Konsep khilāfah menurut HTI adalah sebagai berikut:
1.    Khalīfah 
Menurut HTI, khalifah adalah orang yang mewakili umat dalam menjalankan pemerintahan dan menerapkan hukum-hukum syari’ah. Seorang khalīfah diangkat oleh kaum Muslim dengan cara bai’at. Untuk menjadi seorang khalīfah harus memenuhi syarat-syarat sebagai berikut: Khalīfah harus seorang Muslim, harus laki-laki, harus baligh, harus berakal, harus seorang yang adil, harus orang merdeka, dan /harus yang mampu. Menurut HTI, kaum Muslim di seluruh dunia wajib berada dalam satu negara dan wajib pula hanya ada satu khalīfah. Pendapat ini didasarkan pada hadits Rasulullah s.a.w., yang artinya: “Siapa saja yang telah membai’at seorang imam/khalīfah, lalu ia telah memberinya genggaman tangannya dan buah hatinya, hendaklah ia menaatinya sesuai dengan kemampuannya. Kemudian jika datang ornag lain yang hendak merebut kekuasaannya, maka penggallah orang itu”. (HR. Muslim) Seorang khalīfah tidak dibatasi masa jabatannya, tetapi seorang khalīfah bisa dipecat (dima’zulkan) apabila khalīfah kehilangan satu dari tujuh syarat di atas. Lembaga yang berhak memecat khalīfah adalah Mahkamah Mazālim (Mahkamah Agung). 

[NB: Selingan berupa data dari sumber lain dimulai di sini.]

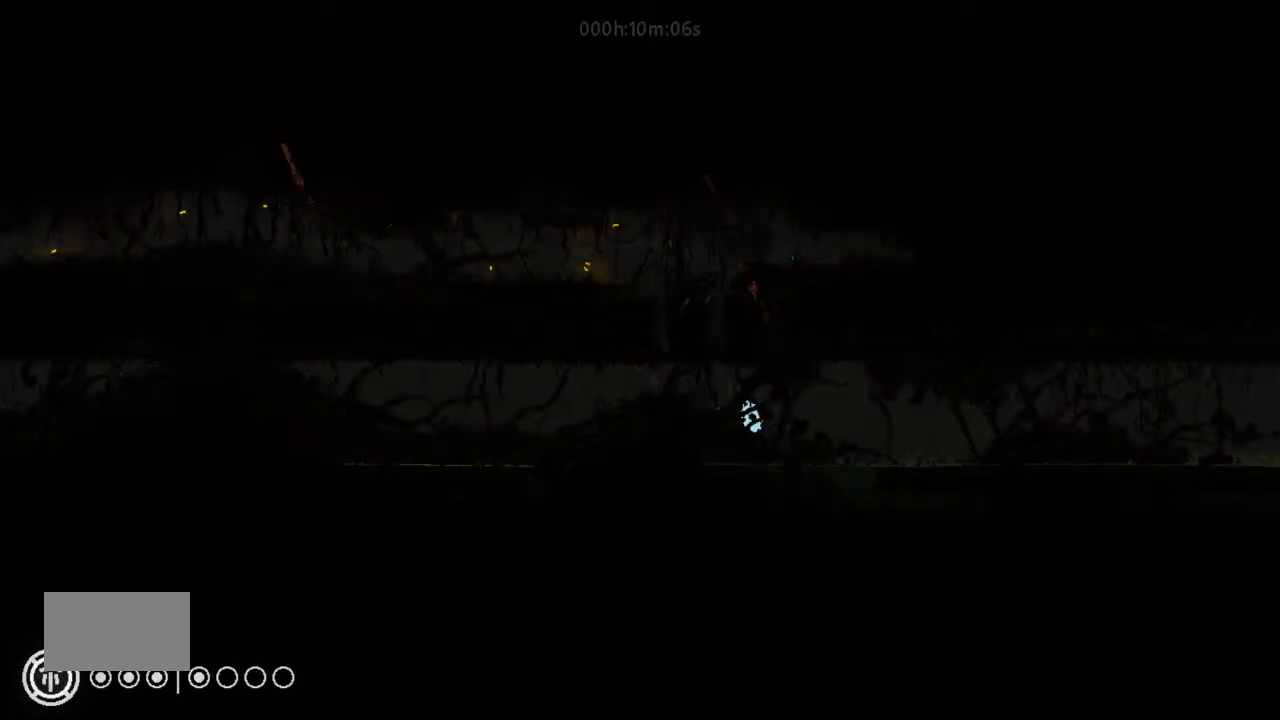
{"keys": ["down"], "events": [[67, "j", "down"], [200, "j", "up"], [367, "down", "down"], [400, "left", "up"]]}
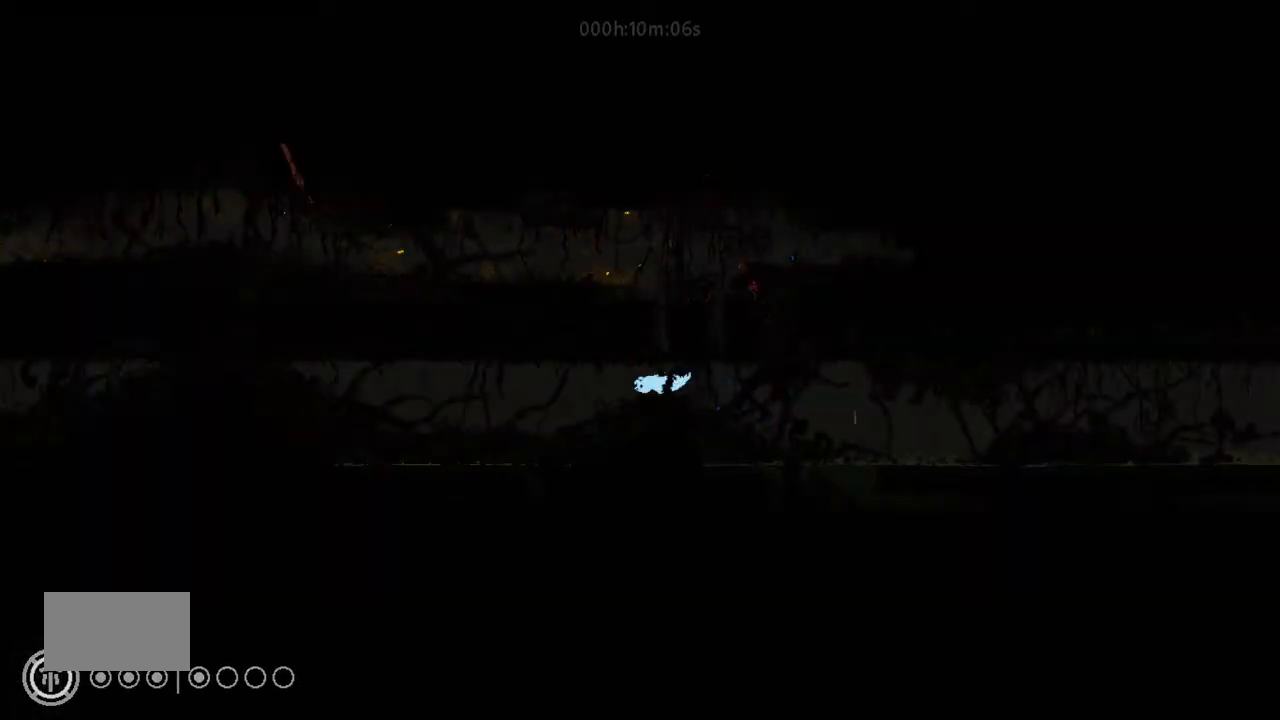
{"keys": ["right", "up"], "events": [[300, "down", "up"], [300, "right", "down"], [467, "up", "down"]]}
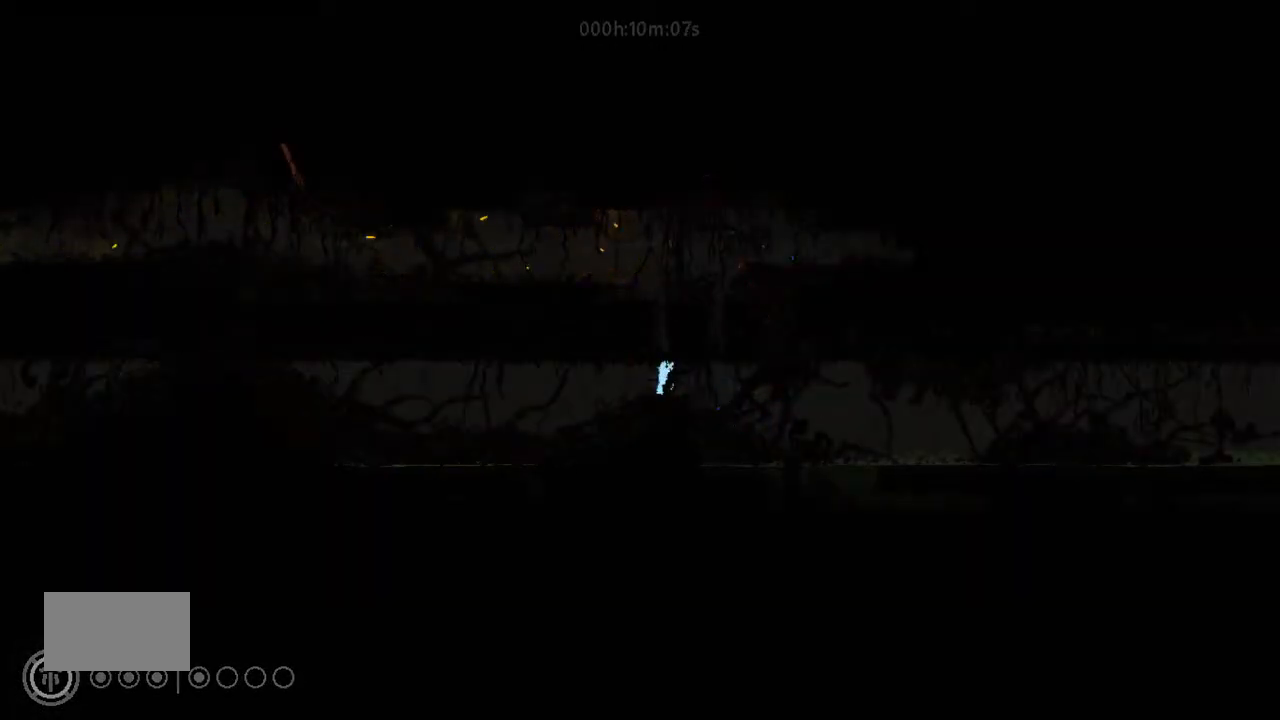
{"keys": ["right"], "events": [[33, "up", "up"], [233, "down", "down"], [367, "down", "up"]]}
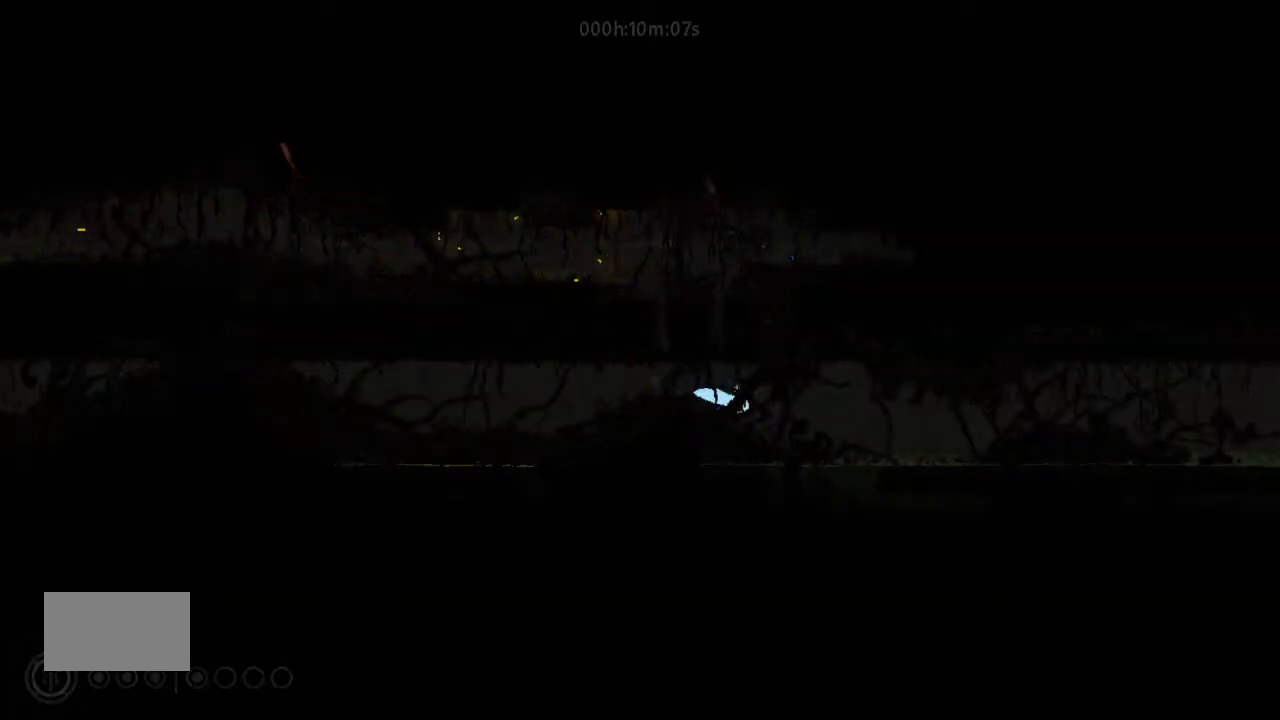
{"keys": ["left", "up"], "events": [[133, "left", "down"], [133, "right", "up"], [300, "j", "down"], [467, "up", "down"], [500, "j", "up"]]}
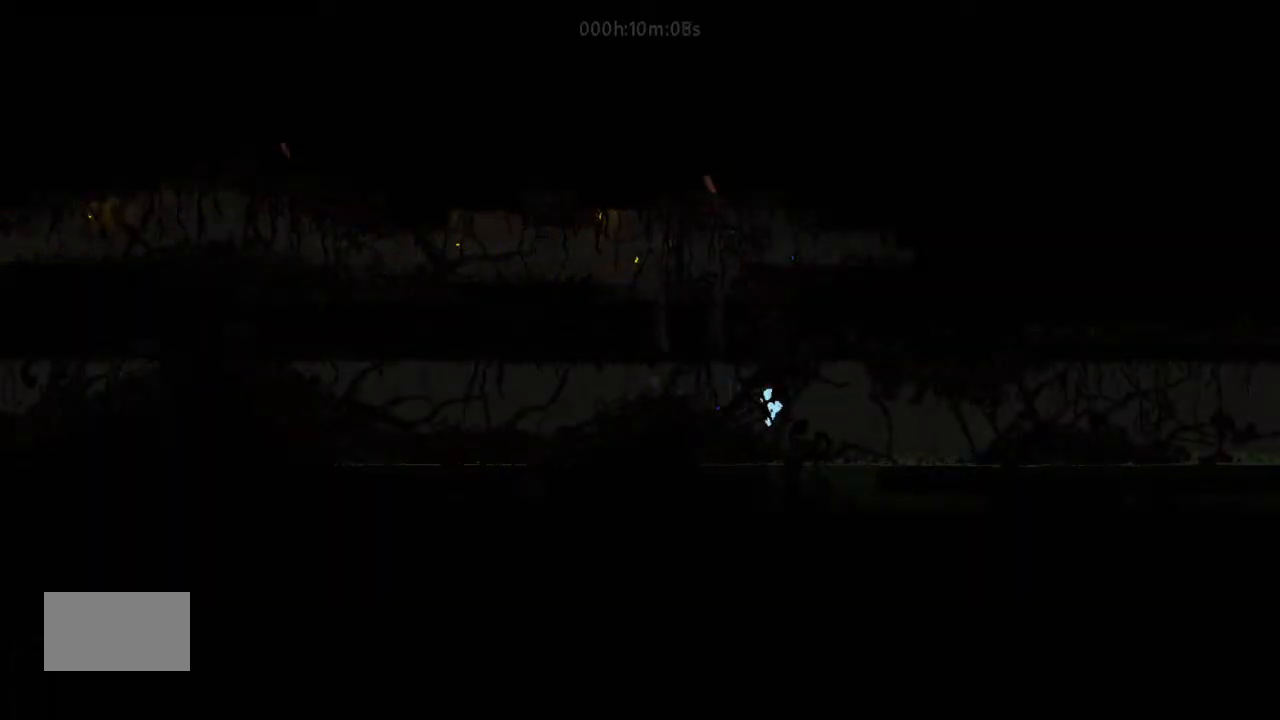
{"keys": ["down"], "events": [[67, "up", "up"], [200, "j", "down"], [333, "j", "up"], [467, "down", "down"], [467, "left", "up"]]}
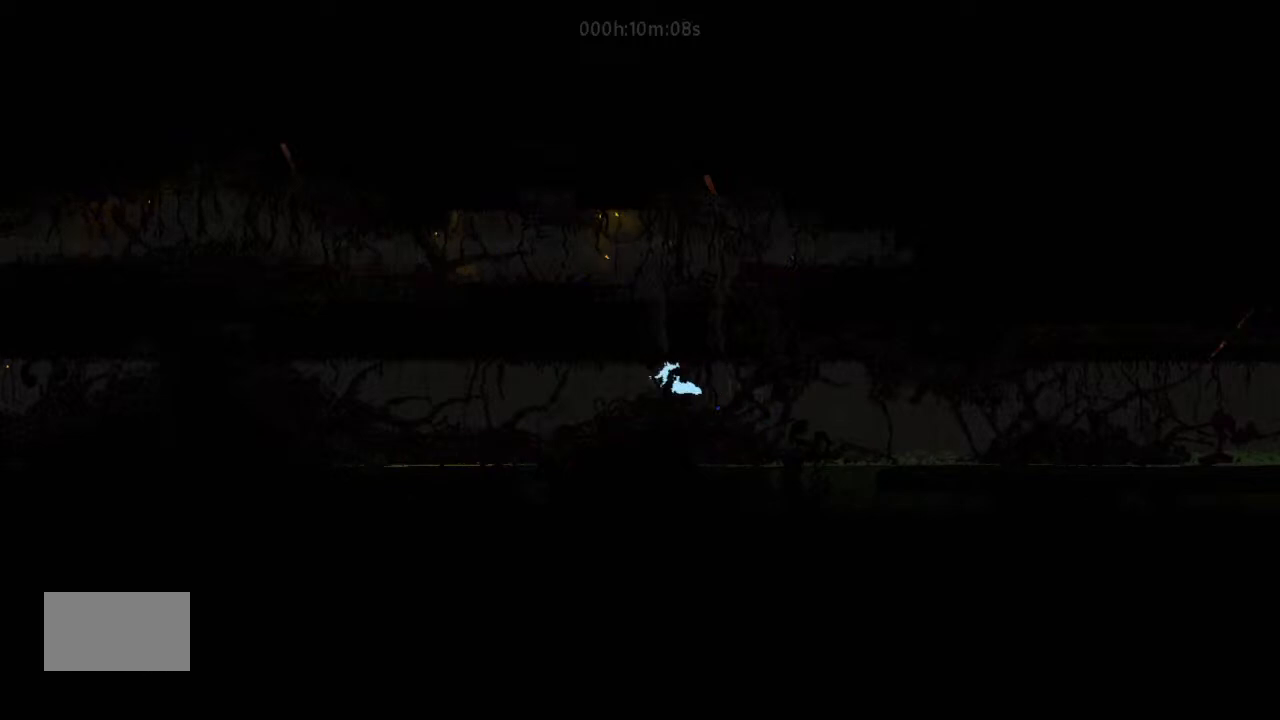
{"keys": ["right"], "events": [[167, "g", "down"], [333, "g", "up"], [400, "right", "down"], [467, "down", "up"]]}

2.    Para Mu’āwin al-Tafwīd 
Mu’āwin al-Tafwīd adalah pembantu yang telah diangkat oleh khalīfah untuk membantunya dalam mengemban tanggungjawab dan melaksanakan tugas-tugas kekhilafahan. Dengan demikian, khalīfah mendelegasikan kepada Mu’āwin al-Tafwīd pengaturan berbagai urusan menurut pendapatnya dan melaksanakannya berdasarkan ijtihadnya sesuai dengan ketentuan hukum-hukum syari’ah. Syarat-syarat seorang Mu’āwin al-Tafwīd sama dengan syarat-syarat seorang khalīfah. Tugas-tugas Mu’āwin al-Tafwīd antara lain menangani hubungan internasional, militer atau tentara, aparat/instansi negara selain militer, hubungan dengan rakyat. 
3.    Wuzarā’ al-Tanfīz 
Wuzarā’ al-Tanfīz adalah pembantu khalīfah dalam kesekretariatan. Tugasnya menyangkut bidang administratif, dan bukan pemerintahan. Syarat seorang Wuzarā’ al-Tanfīz adalah laki-laki dan Muslim.Para Wali 
Wali adalah orang yang diangkat oleh khalīfah sebagai pengusaha untuk suatu wilayah (propinsi) serta menjadi amir (pemimpin/gubernur) wilayah itu. Aktifitas wali wajib dikontrol oleh khalīfah dan para mu’āwinnya. 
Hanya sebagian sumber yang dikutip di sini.